§ PROBLEM
Print the records exactly as written, and let no picture into the answer.

┌─ INFORMATION

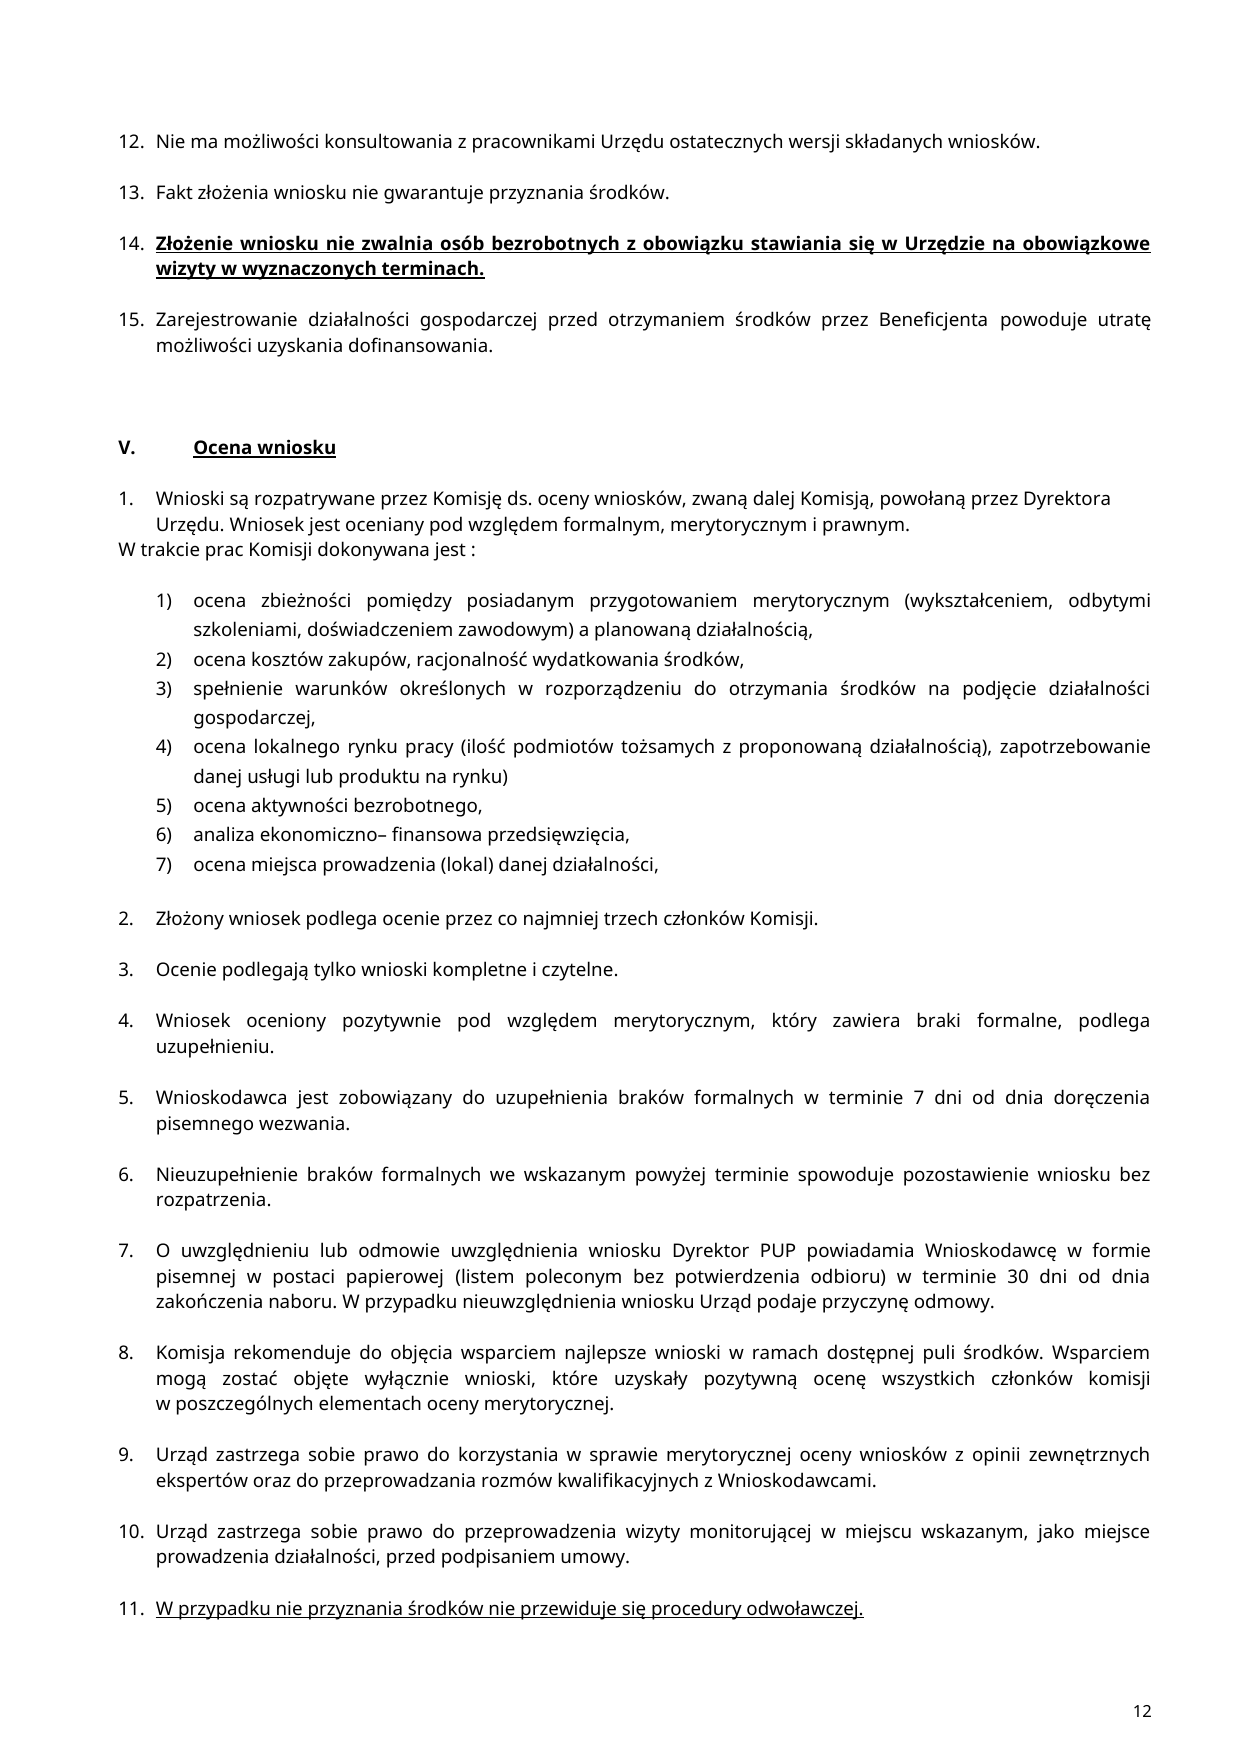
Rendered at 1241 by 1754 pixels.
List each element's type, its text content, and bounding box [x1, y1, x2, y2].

list ocena lokalnego rynku pracy (ilość podmiotów tożsamych z proponowaną działalnością), zapotrzebowanie danej usługi lub produktu na rynku) [156, 734, 1152, 789]
list Urząd zastrzega sobie prawo do korzystania w sprawie merytorycznej oceny wniosków z opinii zewnętrznych ekspertów oraz do przeprowadzania rozmów kwalifikacyjnych z Wnioskodawcami. [118, 1442, 1152, 1493]
list Urząd zastrzega sobie prawo do przeprowadzenia wizyty monitorującej w miejscu wskazanym, jako miejsce prowadzenia działalności, przed podpisaniem umowy. [118, 1518, 1152, 1569]
list Komisja rekomenduje do objęcia wsparciem najlepsze wnioski w ramach dostępnej puli środków. Wsparciem mogą zostać objęte wyłącznie wnioski, które uzyskały pozytywną ocenę wszystkich członków komisji w poszczególnych elementach oceny merytorycznej. [118, 1339, 1152, 1416]
list ocena kosztów zakupów, racjonalność wydatkowania środków, [156, 646, 1152, 672]
list Wniosek oceniony pozytywnie pod względem merytorycznym, który zawiera braki formalne, podlega uzupełnieniu. [118, 1008, 1152, 1059]
text W trakcie prac Komisji dokonywana jest : [118, 536, 1152, 562]
list O uwzględnieniu lub odmowie uwzględnienia wniosku Dyrektor PUP powiadamia Wnioskodawcę w formie pisemnej w postaci papierowej (listem poleconym bez potwierdzenia odbioru) w terminie 30 dni od dnia zakończenia naboru. W przypadku nieuwzględnienia wniosku Urząd podaje przyczynę odmowy. [118, 1237, 1152, 1314]
list Nie ma możliwości konsultowania z pracownikami Urzędu ostatecznych wersji składanych wniosków. [118, 128, 1152, 154]
list analiza ekonomiczno– finansowa przedsięwzięcia, [156, 822, 1152, 847]
list Fakt złożenia wniosku nie gwarantuje przyznania środków. [118, 179, 1152, 205]
list Zarejestrowanie działalności gospodarczej przed otrzymaniem środków przez Beneficjenta powoduje utratę możliwości uzyskania dofinansowania. [118, 307, 1152, 358]
list Wnioski są rozpatrywane przez Komisję ds. oceny wniosków, zwaną dalej Komisją, powołaną przez Dyrektora Urzędu. Wniosek jest oceniany pod względem formalnym, merytorycznym i prawnym. [118, 485, 1152, 536]
list Ocena wniosku [118, 434, 1152, 460]
list ocena aktywności bezrobotnego, [156, 792, 1152, 818]
list spełnienie warunków określonych w rozporządzeniu do otrzymania środków na podjęcie działalności gospodarczej, [156, 675, 1152, 730]
list Ocenie podlegają tylko wnioski kompletne i czytelne. [118, 957, 1152, 982]
list Wnioskodawca jest zobowiązany do uzupełnienia braków formalnych w terminie 7 dni od dnia doręczenia pisemnego wezwania. [118, 1084, 1152, 1135]
list Złożony wniosek podlega ocenie przez co najmniej trzech członków Komisji. [118, 906, 1152, 931]
list Złożenie wniosku nie zwalnia osób bezrobotnych z obowiązku stawiania się w Urzędzie na obowiązkowe wizyty w wyznaczonych terminach. [118, 230, 1152, 281]
list W przypadku nie przyznania środków nie przewiduje się procedury odwoławczej. [118, 1595, 1152, 1620]
list Nieuzupełnienie braków formalnych we wskazanym powyżej terminie spowoduje pozostawienie wniosku bez rozpatrzenia. [118, 1161, 1152, 1212]
list ocena miejsca prowadzenia (lokal) danej działalności, [156, 851, 1152, 876]
list ocena zbieżności pomiędzy posiadanym przygotowaniem merytorycznym (wykształceniem, odbytymi szkoleniami, doświadczeniem zawodowym) a planowaną działalnością, [156, 587, 1152, 642]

└─

§ TASK RESULT
Rendered at 1241 by 1754 pixels.
List each element's type, its text content, and bounding box [x1, y1, x2, y2].

list ocena lokalnego rynku pracy (ilość podmiotów tożsamych z proponowaną działalnością), zapotrzebowanie danej usługi lub produktu na rynku) [156, 734, 1152, 789]
list Urząd zastrzega sobie prawo do korzystania w sprawie merytorycznej oceny wniosków z opinii zewnętrznych ekspertów oraz do przeprowadzania rozmów kwalifikacyjnych z Wnioskodawcami. [118, 1442, 1152, 1493]
list Urząd zastrzega sobie prawo do przeprowadzenia wizyty monitorującej w miejscu wskazanym, jako miejsce prowadzenia działalności, przed podpisaniem umowy. [118, 1518, 1152, 1569]
list Komisja rekomenduje do objęcia wsparciem najlepsze wnioski w ramach dostępnej puli środków. Wsparciem mogą zostać objęte wyłącznie wnioski, które uzyskały pozytywną ocenę wszystkich członków komisji w poszczególnych elementach oceny merytorycznej. [118, 1339, 1152, 1416]
list ocena kosztów zakupów, racjonalność wydatkowania środków, [156, 646, 1152, 672]
list Wniosek oceniony pozytywnie pod względem merytorycznym, który zawiera braki formalne, podlega uzupełnieniu. [118, 1008, 1152, 1059]
text W trakcie prac Komisji dokonywana jest : [118, 536, 1152, 562]
list O uwzględnieniu lub odmowie uwzględnienia wniosku Dyrektor PUP powiadamia Wnioskodawcę w formie pisemnej w postaci papierowej (listem poleconym bez potwierdzenia odbioru) w terminie 30 dni od dnia zakończenia naboru. W przypadku nieuwzględnienia wniosku Urząd podaje przyczynę odmowy. [118, 1237, 1152, 1314]
list Nie ma możliwości konsultowania z pracownikami Urzędu ostatecznych wersji składanych wniosków. [118, 128, 1152, 154]
list analiza ekonomiczno– finansowa przedsięwzięcia, [156, 822, 1152, 847]
list Fakt złożenia wniosku nie gwarantuje przyznania środków. [118, 179, 1152, 205]
list Zarejestrowanie działalności gospodarczej przed otrzymaniem środków przez Beneficjenta powoduje utratę możliwości uzyskania dofinansowania. [118, 307, 1152, 358]
list Wnioski są rozpatrywane przez Komisję ds. oceny wniosków, zwaną dalej Komisją, powołaną przez Dyrektora Urzędu. Wniosek jest oceniany pod względem formalnym, merytorycznym i prawnym. [118, 485, 1152, 536]
list Ocena wniosku [118, 434, 1152, 460]
list ocena aktywności bezrobotnego, [156, 792, 1152, 818]
list spełnienie warunków określonych w rozporządzeniu do otrzymania środków na podjęcie działalności gospodarczej, [156, 675, 1152, 730]
list Ocenie podlegają tylko wnioski kompletne i czytelne. [118, 957, 1152, 982]
list Wnioskodawca jest zobowiązany do uzupełnienia braków formalnych w terminie 7 dni od dnia doręczenia pisemnego wezwania. [118, 1084, 1152, 1135]
list Złożony wniosek podlega ocenie przez co najmniej trzech członków Komisji. [118, 906, 1152, 931]
list Złożenie wniosku nie zwalnia osób bezrobotnych z obowiązku stawiania się w Urzędzie na obowiązkowe wizyty w wyznaczonych terminach. [118, 230, 1152, 281]
list W przypadku nie przyznania środków nie przewiduje się procedury odwoławczej. [118, 1595, 1152, 1620]
list Nieuzupełnienie braków formalnych we wskazanym powyżej terminie spowoduje pozostawienie wniosku bez rozpatrzenia. [118, 1161, 1152, 1212]
list ocena miejsca prowadzenia (lokal) danej działalności, [156, 851, 1152, 876]
list ocena zbieżności pomiędzy posiadanym przygotowaniem merytorycznym (wykształceniem, odbytymi szkoleniami, doświadczeniem zawodowym) a planowaną działalnością, [156, 587, 1152, 642]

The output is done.